The Determination of Trace Metals in Sea Water using ICP-MS

Martin J. Bloxham

November 1994

Department of Environmental Sciences, University of Plymouth, Plymouth, U.K.

in collaboration with

Thornton Research Centre, Shell Research Limited, Chester, CH1 3SH U.K.

Inductively coupled plasma-mass spectrometry (ICP-MS) offers exceptional sensitivity and multi-element capability for trace metal analysis but the formation of polyatomic ions (particularly below m/z = 80) can cause serious interferences. Such species can be introduced via precursor atoms in atmospheric gases, the sample matrix or impurities in the argon support gas. This thesis describes the development of a portfolio of analytical methods coupled with ICP-MS detection for the determination of trace metals such as manganese, cobalt, copper, nickel, zinc, mercury and lead in complex matrices such as sea water. A literature review of coupled techniques is given in Chapter one.

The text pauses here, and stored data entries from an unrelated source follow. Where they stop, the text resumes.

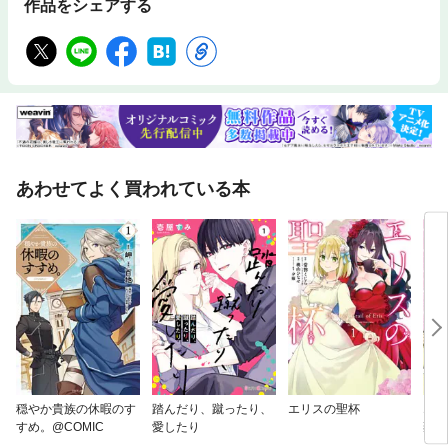
作品をシェアする
あわせてよく買われている本
穏やか貴族の休暇のす
踏んだり、蹴ったり、
エリスの聖杯
エリ
すめ。@COMIC
愛したり
棄さ
の悪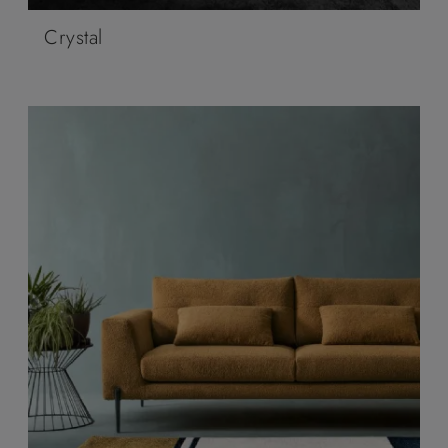
Crystal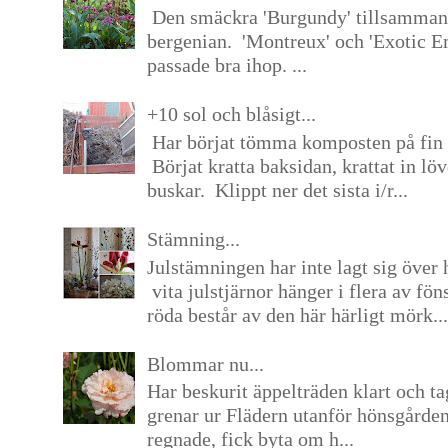
Den smäckra 'Burgundy' tillsamma
bergenian. 'Montreux' och 'Exotic E
passade bra ihop. ...
+10 sol och blåsigt...
Har börjat tömma komposten på fin 
Börjat kratta baksidan, krattat in lö
buskar. Klippt ner det sista i/r...
Stämning...
Julstämningen har inte lagt sig över 
vita julstjärnor hänger i flera av fön
röda består av den här härligt mörk...
Blommar nu...
Har beskurit äppelträden klart och tag
grenar ur Flädern utanför hönsgårde
regnade, fick byta om h...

Chapter two discusses the effect of sea water on the analytical performance of ICP-MS. Initial studies were carried out using a single channel flow injection (FI) manifold and included an investigation of the addition of nitrogen to the nebulizer gas flow of the ICP-MS for the reduction of the ArNa+ polyatomic ion interference at m/z = 63 on the Cu signal. This was followed by a multivariate simplex optimisation for the suppression of the ArNa+ polyatomic ion interference at m/z = 63 and non-spectroscopic interferences affecting other masses in sea water, for the determination of Cu, Cr, Mn, Ni, Co, Zn and Pb.

In Chapter three an on-line FI-ICP-MS matrix elimination method for the determination of trace metals such as Mn, Co, Cu, Zn and Pb in sea water is discussed. The method involved chelation of the analytes onto Chelex-100 or MetPac CC-1 iminodiacetate (IDA) resin, with the simultaneous removal of indirectly interfering matrix species, particularly Na and Cl ions. Results showing how the effects of the interferences were overcome, together with validation of the method by the analysis of open ocean, coastal and estuarine certified reference materials are reported.

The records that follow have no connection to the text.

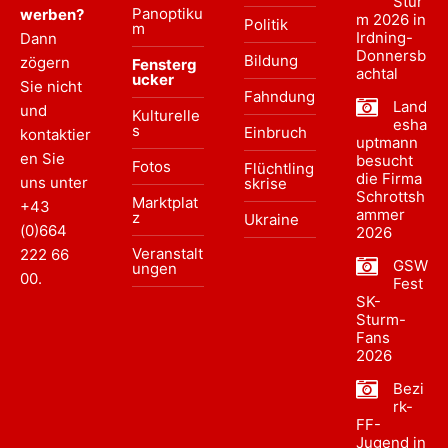
Stur
Panoptiku
werben?
m 2026 in
Politik
m
Irdning-
Dann
Donnersb
Bildung
zögern
Fensterg
achtal
ucker
Sie nicht
Fahndung
Land
und
Kulturelle
esha
s
Einbruch
kontaktier
uptmann
en Sie
besucht
Fotos
Flüchtling
die Firma
uns unter
skrise
Schrottsh
Marktplat
+43
ammer
z
Ukraine
(0)664
2026
Veranstalt
222 66
GSW
ungen
00
.
Fest
SK-
Sturm-
Fans
2026
Bezi
rk-
FF-
Jugend in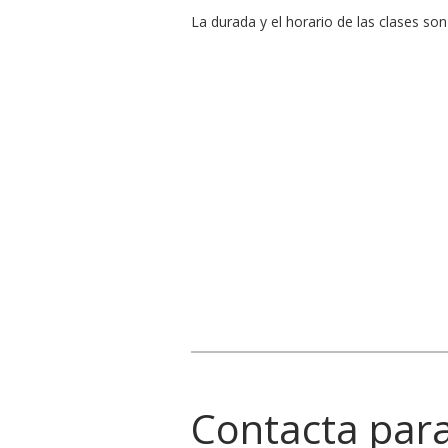
La durada y el horario de las clases son
Contacta par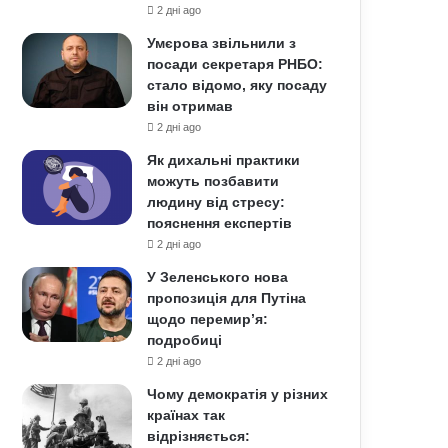
2 дні ago
Умєрова звільнили з
посади секретаря РНБО:
стало відомо, яку посаду
він отримав
2 дні ago
Як дихальні практики
можуть позбавити
людину від стресу:
пояснення експертів
2 дні ago
У Зеленського нова
пропозиція для Путіна
щодо перемир’я:
подробиці
2 дні ago
Чому демократія у різних
країнах так
відрізняється: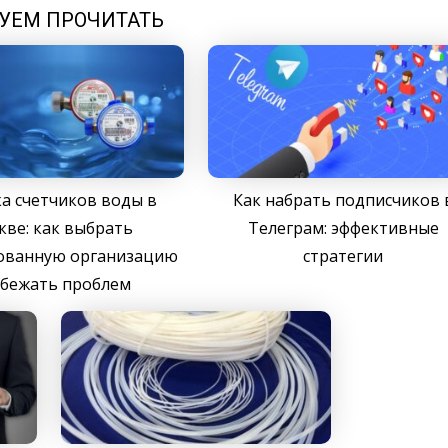
УЕМ ПРОЧИТАТЬ
а счетчиков воды в
Как набрать подписчиков 
кве: как выбрать
Телеграм: эффективные
ованную организацию
стратегии
збежать проблем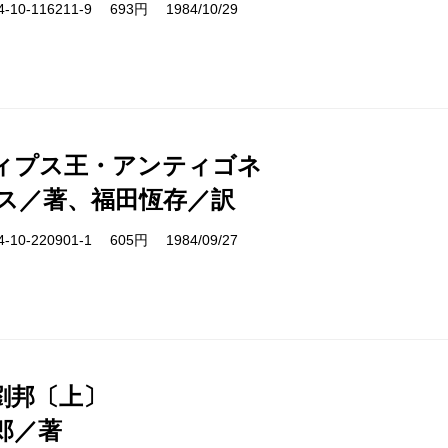
10-116211-9 693円 1984/10/29
ィプス王・アンティゴネ
ス／著、福田恆存／訳
10-220901-1 605円 1984/09/27
劉邦〔上〕
郎／著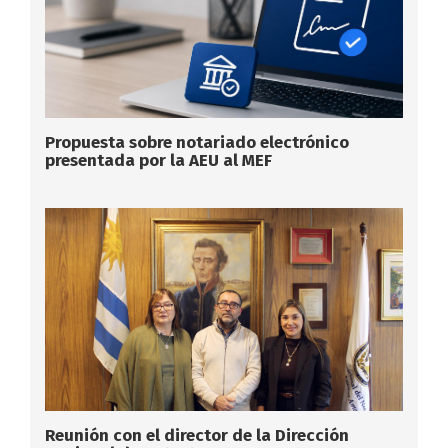
Propuesta sobre notariado electrónico
presentada por la AEU al MEF
Reunión con el director de la Dirección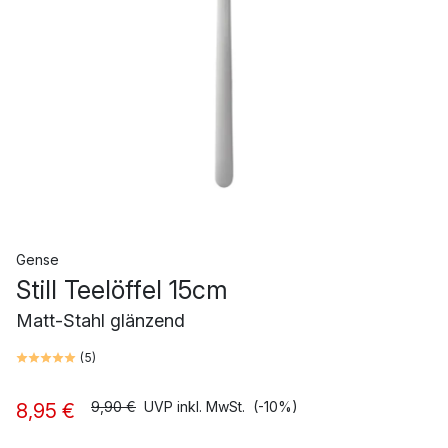
Gense
Still Teelöffel 15cm
Matt-Stahl glänzend
(
5
)
9,90 €
UVP inkl. MwSt.
(-10%)
8,95 €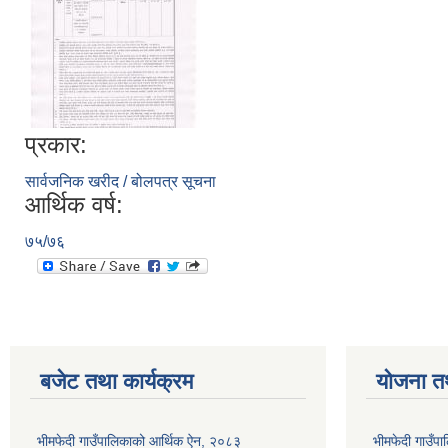
प्रकार:
सार्वजनिक खरीद / बोलपत्र सूचना
आर्थिक वर्ष:
७५/७६
बजेट तथा कार्यक्रम
योजना त
भीमफेदी गाउँपालिकाको आर्थिक ऐन, २०८३
भीमफेदी गाउँ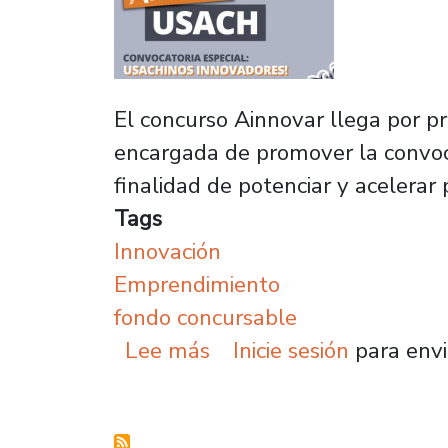
El concurso Ainnovar llega por p
encargada de promover la convocat
finalidad de potenciar y acelerar
Tags
Innovación
Emprendimiento
fondo concursable
sobre Ainnovar financia
Lee más
Inicie sesión
para envi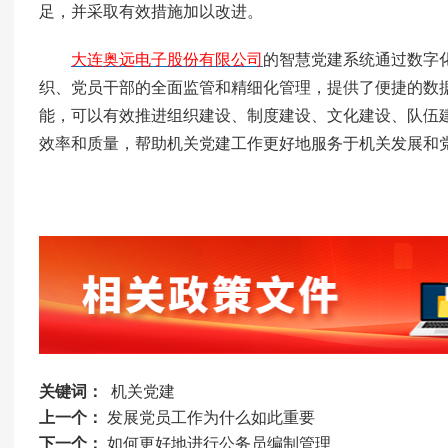
足，并采取有效措施加以改进。
大连奥远电子股份有限公司
的智慧党建系统通过数字
织、党员干部的全面监管和精细化管理，提供了便捷的数
能，可以有效推进组织建设、制度建设、文化建设、队伍
效率和质量，帮助机关党建工作更好地服务于机关发展和
关键词：
机关党建
上一个：
发展党员工作为什么如此重要
下一个：
如何更好地进行公务员编制管理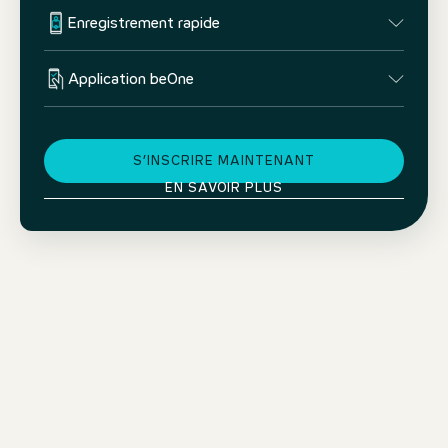
Enregistrement rapide
Application beOne
S’INSCRIRE MAINTENANT
EN SAVOIR PLUS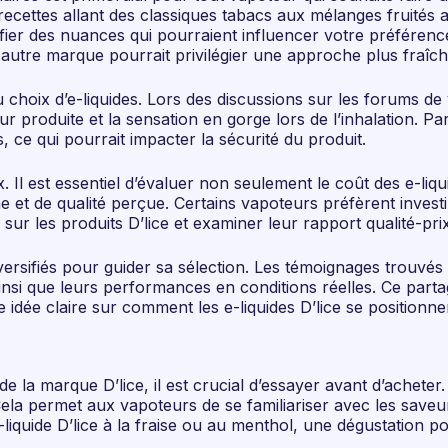
cettes allant des classiques tabacs aux mélanges fruités a
ier des nuances qui pourraient influencer votre préférence.
e autre marque pourrait privilégier une approche plus fraî
 choix d’e-liquides. Lors des discussions sur les forums de 
 produite et la sensation en gorge lors de l’inhalation. Pa
 ce qui pourrait impacter la sécurité du produit.
 Il est essentiel d’évaluer non seulement le coût des e-liqu
e et de qualité perçue. Certains vapoteurs préfèrent inves
s sur les produits D’lice et examiner leur rapport qualité-p
diversifiés pour guider sa sélection. Les témoignages trouvé
és ainsi que leurs performances en conditions réelles. Ce p
 idée claire sur comment les e-liquides D’lice se positionn
a marque D’lice, il est crucial d’essayer avant d’acheter. L
. Cela permet aux vapoteurs de se familiariser avec les save
-liquide D’lice à la fraise ou au menthol, une dégustation 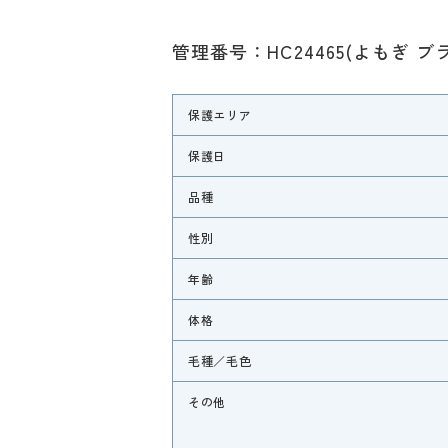
管理番号：HC24465(よもぎ 
保護エリア
保護日
品種
性別
年齢
体格
毛種／毛色
その他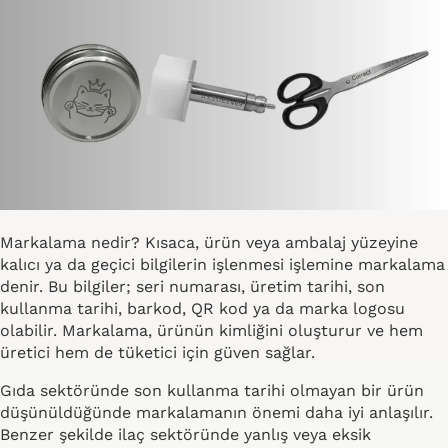
Markalama nedir? Kısaca, ürün veya ambalaj yüzeyine
kalıcı ya da geçici bilgilerin işlenmesi işlemine markalama
denir. Bu bilgiler; seri numarası, üretim tarihi, son
kullanma tarihi, barkod, QR kod ya da marka logosu
olabilir. Markalama, ürünün kimliğini oluşturur ve hem
üretici hem de tüketici için güven sağlar.
Gıda sektöründe son kullanma tarihi olmayan bir ürün
düşünüldüğünde markalamanın önemi daha iyi anlaşılır.
Benzer şekilde ilaç sektöründe yanlış veya eksik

Chapter four compares FI approaches coupled with AFS, ICP-AES and ICP-MS detectors for the determination of total mercury. Initial studies compared figures of merit for FI (conventional pneumatic nebulization) and FI-cold vapour generation (CVG) coupled with ICP-AES and ICP-MS. Detection limits for total Hg were improved by developing simple on- and off-line preconcentration procedures using a MetPac CC-1 micro-column incorporated in a FI manifold with conventional pneumatic nebulization. An AFS detector was then used in the development of a method for the determination of total mercury with an on-line bromide/bromate oxidation step.

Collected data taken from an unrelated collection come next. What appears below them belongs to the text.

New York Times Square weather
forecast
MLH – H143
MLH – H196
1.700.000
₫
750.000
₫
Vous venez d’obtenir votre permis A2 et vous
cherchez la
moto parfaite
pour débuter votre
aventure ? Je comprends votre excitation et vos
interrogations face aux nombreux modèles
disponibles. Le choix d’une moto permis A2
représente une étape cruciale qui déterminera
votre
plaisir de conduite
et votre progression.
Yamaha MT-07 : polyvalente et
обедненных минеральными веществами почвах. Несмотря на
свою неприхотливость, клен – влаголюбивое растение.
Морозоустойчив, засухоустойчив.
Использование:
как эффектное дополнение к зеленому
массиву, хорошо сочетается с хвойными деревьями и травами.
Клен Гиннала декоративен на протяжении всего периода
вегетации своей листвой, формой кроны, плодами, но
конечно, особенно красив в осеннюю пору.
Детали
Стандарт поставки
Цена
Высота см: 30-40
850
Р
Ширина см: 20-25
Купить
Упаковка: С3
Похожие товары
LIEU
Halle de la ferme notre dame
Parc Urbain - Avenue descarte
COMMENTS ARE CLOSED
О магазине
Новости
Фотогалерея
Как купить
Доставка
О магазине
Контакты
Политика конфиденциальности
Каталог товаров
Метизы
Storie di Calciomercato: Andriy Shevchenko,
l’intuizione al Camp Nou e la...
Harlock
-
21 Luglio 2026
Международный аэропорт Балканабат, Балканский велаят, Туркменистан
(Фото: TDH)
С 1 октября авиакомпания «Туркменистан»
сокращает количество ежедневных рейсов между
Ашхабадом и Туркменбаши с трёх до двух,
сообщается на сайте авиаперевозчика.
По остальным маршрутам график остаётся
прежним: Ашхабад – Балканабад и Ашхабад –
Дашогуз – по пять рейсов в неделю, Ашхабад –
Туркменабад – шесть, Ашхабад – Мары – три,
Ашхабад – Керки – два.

In chapter five an LC-ICP-MS method for the speciation of Hg in sea water samples is described. The method involved the separation of mercury(II) chloride, methylmercury chloride and ethylmercury chloride on a C18 ODS stationary phase with an ammonium acetate/acetonitrile/2-mercaptoethanol mobile phase. In order to achieve the necessary detection limits required for the determination of mercury in real sea water samples (< 50 ng l-1), an off-line preconcentration method using a dithiocarbamate resin was used.